Illumos has been involved in USENIX and FOSDEM conferences in the past.

https://illumos.cafe/ is an online gathering place for illumos based distributions, which it isn't an official illumos project. It was started to draw interest to illumos, considering development has slowed and it no longer has a backing nonprofit:

Illumos has a few IRC channels on Libera Chat, including one on openzfs: https://illumos.org/docs/community/.

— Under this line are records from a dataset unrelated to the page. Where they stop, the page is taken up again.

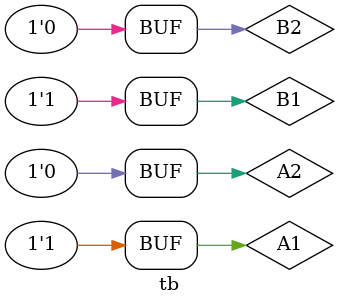
<source format=v>
`timescale 1ns / 1ps


module tb();

    reg A1, A2, B1, B2;
    
    wire [6:0] seg;
    
    TopMod top(
    .A1(A1),
    .A2(A2),
    .B2(B2),
    .B1(B1),
    .seg(seg)
    );
    
    initial
    begin
    
    #5 A1 = 1'b0; A2 = 1'b0; B1 = 1'b0; B2 = 1'b0; 
    #5 A1 = 1'b1; A2 = 1'b0; B1 = 1'b1; B2 = 1'b0; 
    #5 A1 = 1'b0; A2 = 1'b1; B1 = 1'b0; B2 = 1'b1; 
    #5 A1 = 1'b0; A2 = 1'b0; B1 = 1'b0; B2 = 1'b0; 
    #5 A1 = 1'b1; A2 = 1'b1; B1 = 1'b1; B2 = 1'b1; 
    #5 A1 = 1'b1; A2 = 1'b0; B1 = 1'b0; B2 = 1'b0; 
    #5 A1 = 1'b0; A2 = 1'b0; B1 = 1'b0; B2 = 1'b1; 
    #5 A1 = 1'b1; A2 = 1'b0; B1 = 1'b1; B2 = 1'b0; 
    
    end

endmodule

</source>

illumos distributions contain a mix of open source licenses in their base including: CDDL, BSD/MIT, LGPL and GPL. It still has a closed source compiler, which they intend to replace. https://illumos.org/docs/about/faq/

Interview with illumos founder: https://www.unixmen.com/exclusive-interview-garrett-damore/. He said, illumos was just a kernel like how Linux is a kernel, while now illumos on its own official website is described as being an upstream distribution for downstream distributions. illumos may have expanded to being more than a kernel since then.

List of more illumos based OS: https://illumos.org/docs/about/distro/. None of these seemed to have ARM or RISC based downloads.

For potential use of illumos on BSD, see: Thread does-anyone-use-the-sysv-solaris-binary-compat.99134.